WHAT IS BEING ASKED -> In the pen review, what did the Hero 237-1 cost?

DOCUMENT EXTRACT ->
A couple of months ago I tried out some cheap Chinese pens for the first time. One of them was a Hero 007, the cheapest of their hooded nib Parker lookalikes. I didn’t like it all that much, but for $0.99, it got me interested in what else Hero might have to offer.

What I found was this: the Hero 237-1 “Accountant’s pen,” so called because of its extra, extra fine nib. It’s NOS (New Old Stock), bought from an eBay seller for $7, free shipping, and it may be the single most practical pen purchase I’ve made.

I’m figuring out a pen review format as I go, so bear with me.

Body: This is a pretty cheap feeling but reasonably sturdy plastic pen. It’s wider in the middle than at either end, but not very wide even there. Mine is teal with a black clip and a small black plastic section at the back end. There’s also some Chinese writing on the side. I believe it also comes in blue and green.

Aside from the hooded nib and the narrow ink window hidden just under the cap, the styling is copied from the Rotring Rivette. Both pens are from the 90s, so I guess that makes sense. I actually have a Rivette–I’ve had it for about fifteen years, probably–but I didn’t notice that the two pens have basically the same body until they were actually side by side. It’s not a bad design to steal, I guess–light and fairly comfortable to write with. The Hero’s plastic is smooth and shiny, though, where the Rotring is matte and very slightly textured.

The clip has a lot of flex in it, and has worked well for me so far, but it could probably be bent out of shape really easily. The cap doesn’t click on, so it never feels super secure, but when I forget that it’s not a screwcap and twist the cap, sometimes the section partially unscrews, so I guess the cap grips the section better than I thought. I’ve also had ink leak into the cap a couple of times.

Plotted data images

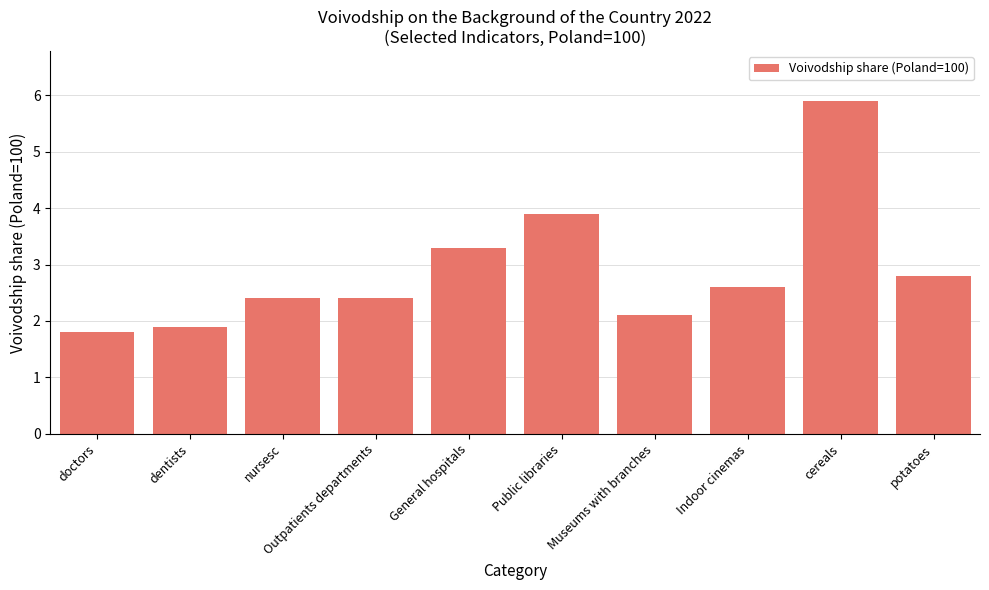

At which label is the value closest to 3?

potatoes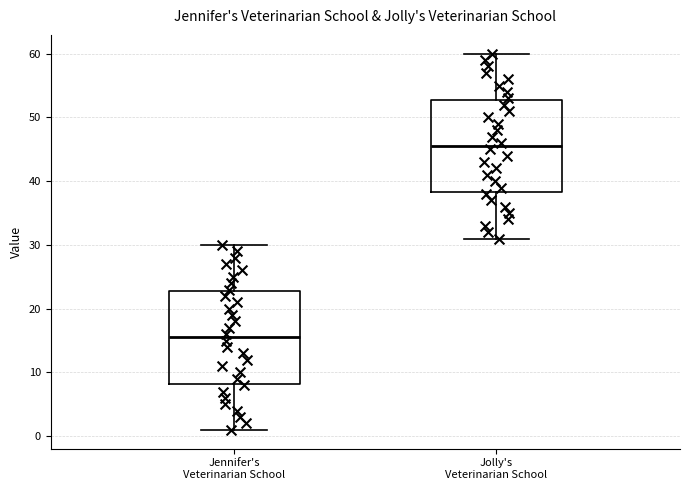

Reading left to right, read every box against the y-axis: the position of its median line, the range the box covers, and the ends of its whiskers. The values are not printed on the chart, so give them approximately, as read against the axis.

Jennifer's Veterinarian School: median 16, box 8 to 23, whiskers 1 to 30
Jolly's Veterinarian School: median 46, box 38 to 53, whiskers 31 to 60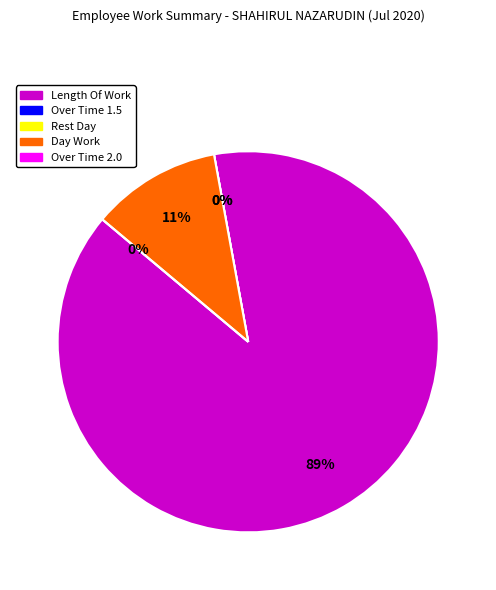

What percentage do Day Work and Rest Day together represent?

11.0%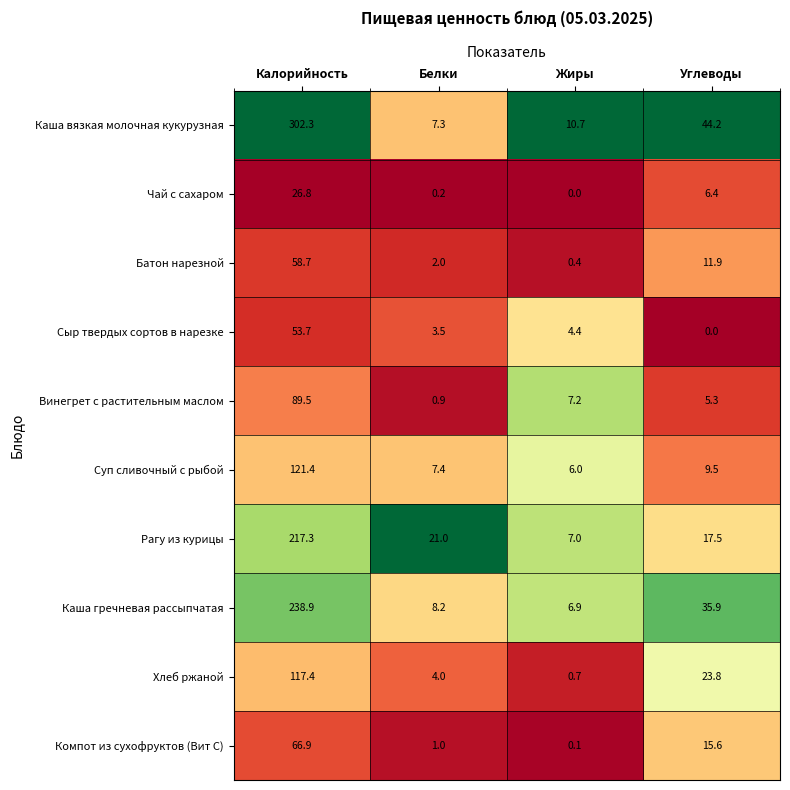

What is the difference between the Суп сливочный с рыбой values at Жиры and Калорийность?

115.4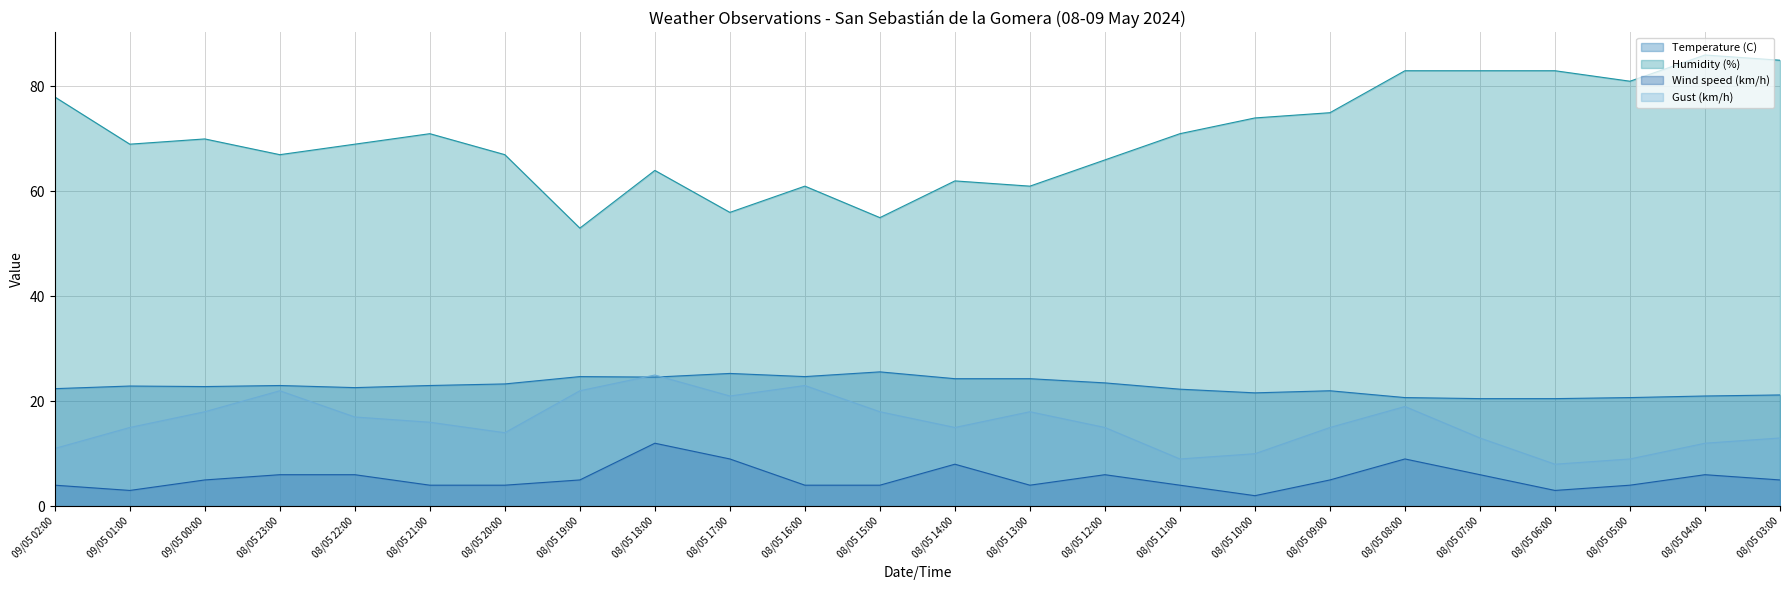

The value of Temperature (C) at 08/05 23:00 is 23.0. True or false?

True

EXERCISE SOLUTION -> $7, with free shipping.